Zmniejszenie ilości miejsc też wydaje się oczywistą sprawą, bo jak mogą zagrażać bezpieczeństwu miejsca ....których nie ma i diagnosta powinien tylko potwierdzić stan faktyczny. Nic bardziej błędnego, logika i zdrowy rozsądek często u nas nie mają zastosowania. Jakoś z tego wyszedłem ale powiedziałem sobie...nigdy więcej niczego nie zgłaszać jeżeli się nie musi.
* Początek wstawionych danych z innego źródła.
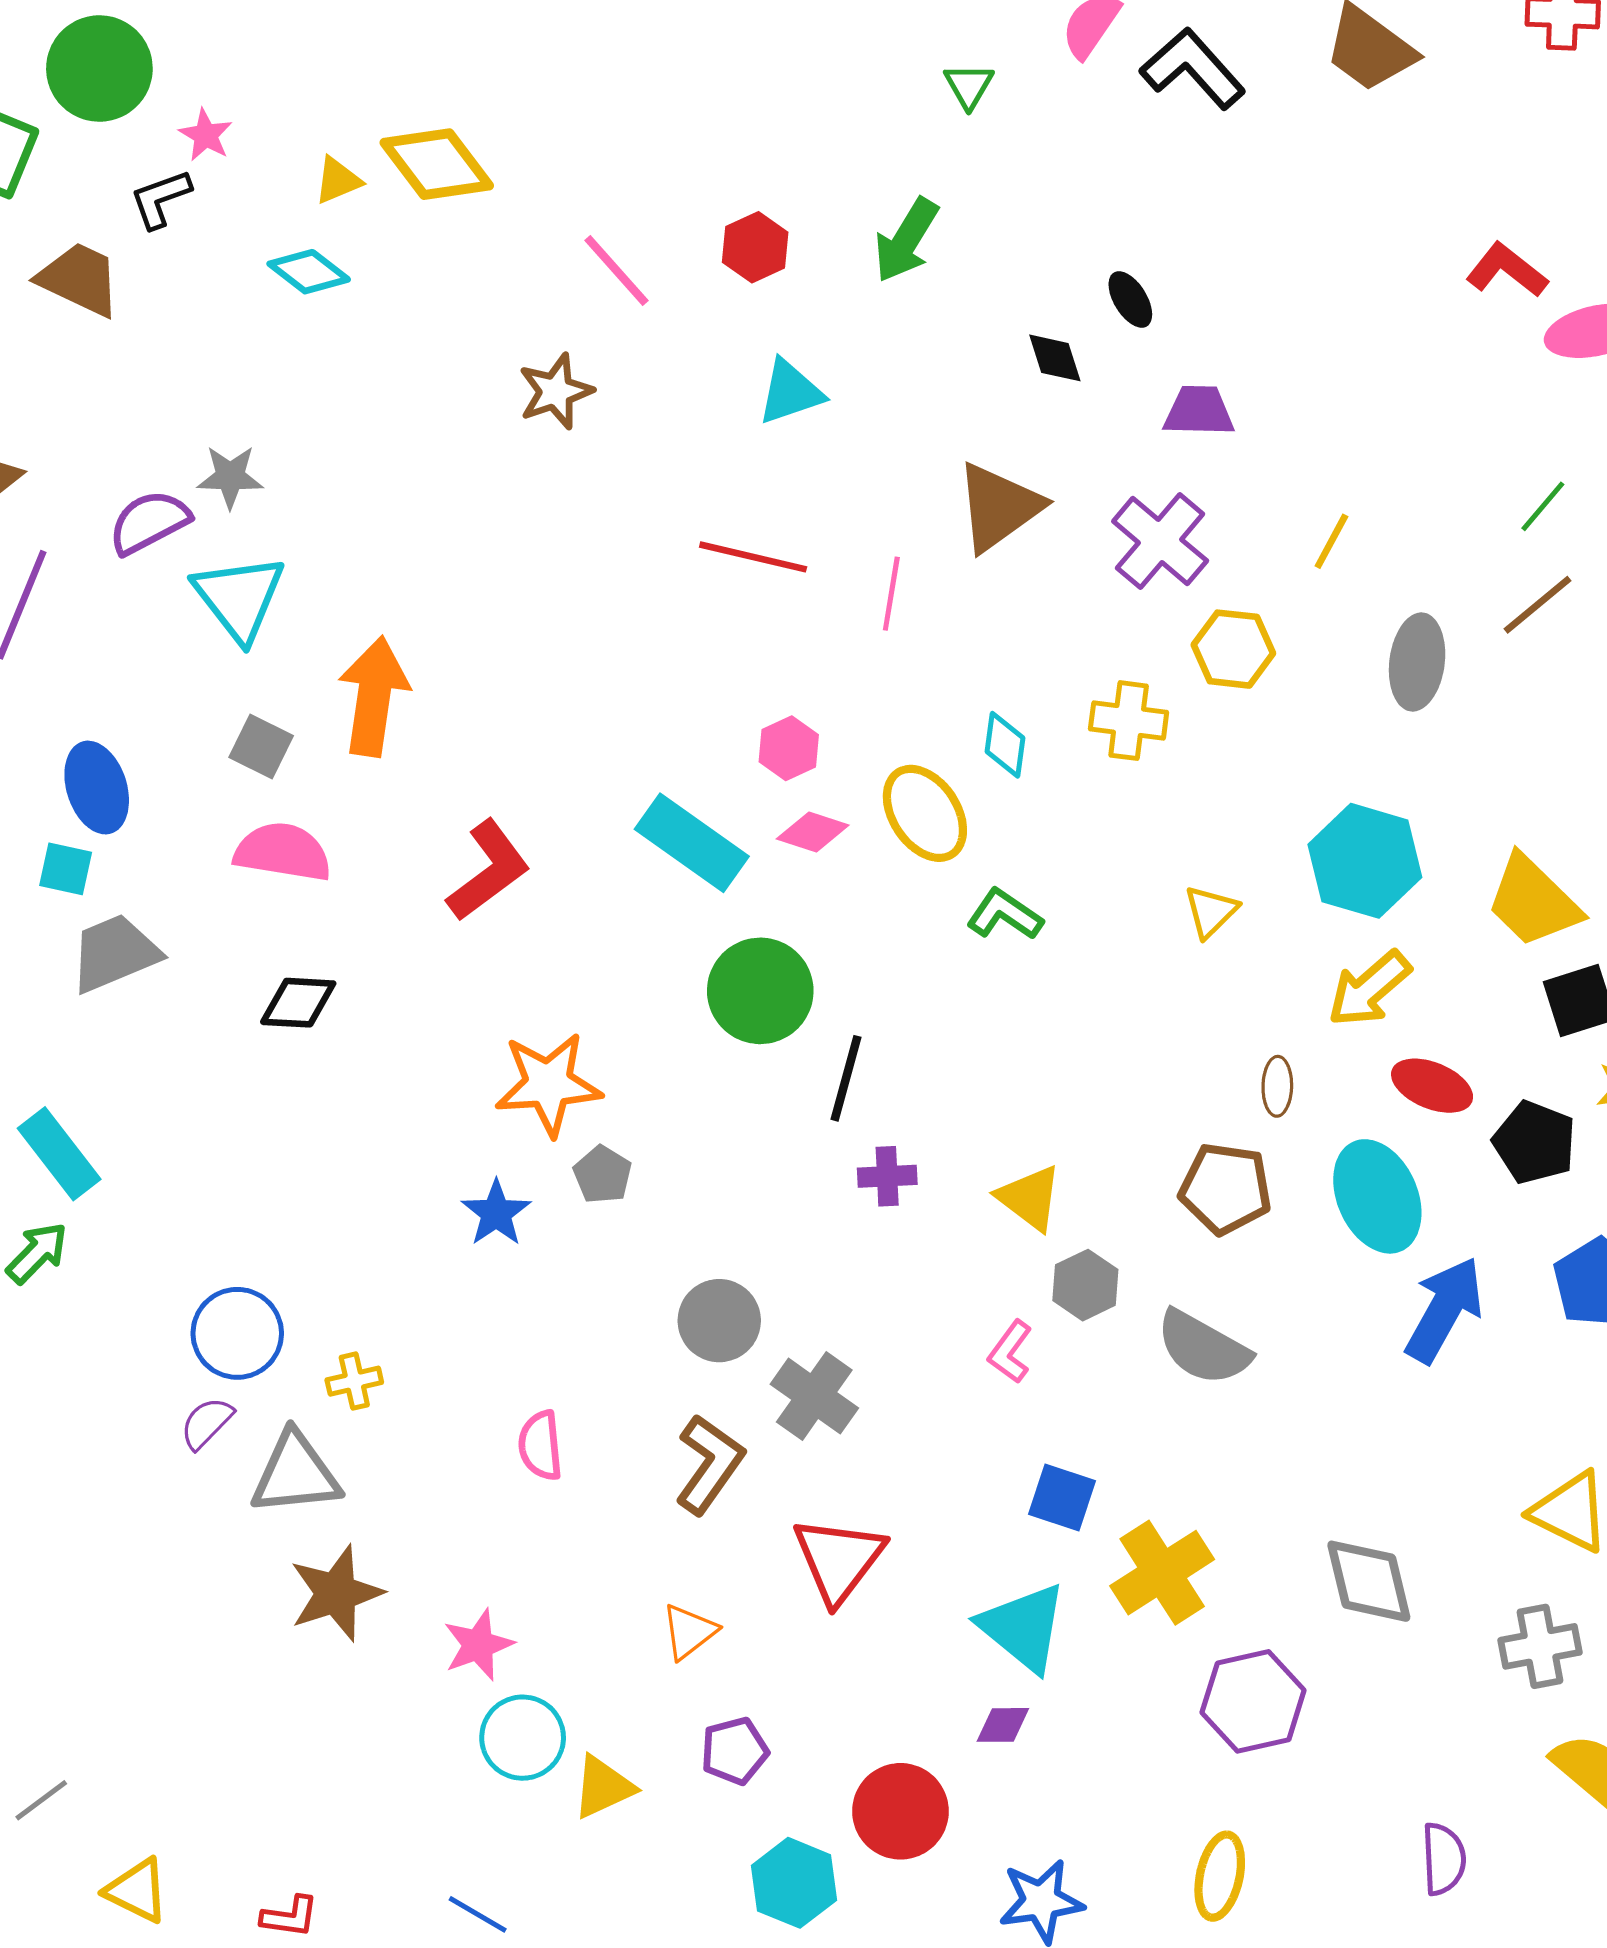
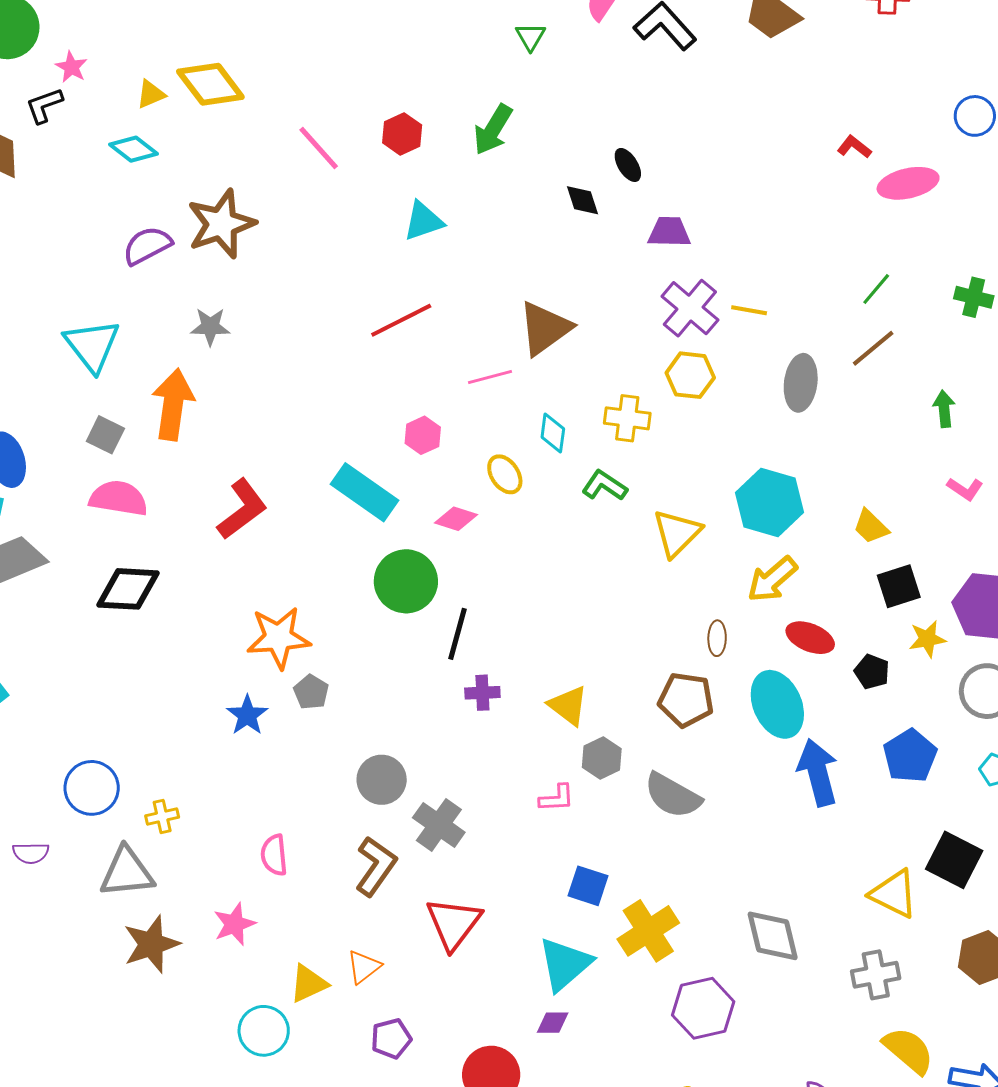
red L-shape: (1507, 270) -> (854, 147), size x0.7
brown star: (556, 391) -> (221, 224), moved, size x1.5
gray star: (230, 477) -> (210, 327), moved
brown triangle: (999, 507) -> (545, 328), moved
purple semicircle: (149, 522) -> (147, 246), moved
purple cross: (1160, 541) -> (690, 308), moved
yellow line: (1331, 541) -> (749, 310), turned 72
red line: (753, 557) -> (401, 320), turned -40
pink line: (891, 594) -> (490, 377), moved, turned 66
yellow ellipse: (925, 813) -> (505, 474), size x0.7
pink diamond: (813, 832) -> (456, 519), moved
yellow trapezoid: (1533, 901) -> (871, 527), size x0.6
yellow triangle: (1211, 911) -> (677, 533), size x1.5
green L-shape: (1005, 914) -> (604, 486), moved
black diamond: (298, 1003) -> (128, 589), size x1.4
black pentagon: (1535, 1142) -> (872, 672), size x0.7
blue arrow: (1444, 1310) -> (818, 772), turned -44
pink L-shape: (1010, 1352) -> (557, 798), turned -129
purple semicircle: (207, 1423) -> (31, 853), moved, turned -135
cyan triangle: (1023, 1627) -> (565, 964), turned 40
pink star: (478, 1645) -> (234, 924), moved
yellow triangle: (603, 1787) -> (308, 984), moved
Wojadżer - 2025-06-13, 14:29

Oczywiście, że nie chcę kopać się z koniem, pisząc o podstawach prawnych
SlawekEwa napisał/a:
Wojadżer napisał/a:
i podstawy prawne.

i podstawy prawne powinieneś stanowczo wyegzekwować

chciałbym po prostu wiedzieć DLACZEGO TAK.

A
Kazik II napisał/a:
nigdy więcej niczego nie zgłaszać jeżeli się nie musi
staje się problematyczne gdyż na BT powinno się przyjechać z kompletem foteli i przewiduję, że nie będzie z tym łatwiej a raczej trudniej, mój problem może więc w końcu dopaść każdego w podobnej sytuacji.
Kazik II - 2025-06-13, 14:50

Wojadżer napisał/a:
staje się problematyczne gdyż na BT powinno się przyjechać z kompletem foteli i przewiduję, że nie będzie z tym łatwiej a raczej trudniej, mój problem może więc w końcu dopaść każdego w podobnej sytuacji.

Nie wiem jak to byłoby w przypadku Twojego auta. Ja parokrotnie wcześniej byłem na badaniu i na ilość miejsc diagnosta w ogóle nie zwracał uwagi. Dopiero kiedy powiedziałem o tym że chcę zmienić wpis w DR to nagle zrobił się wielki problem.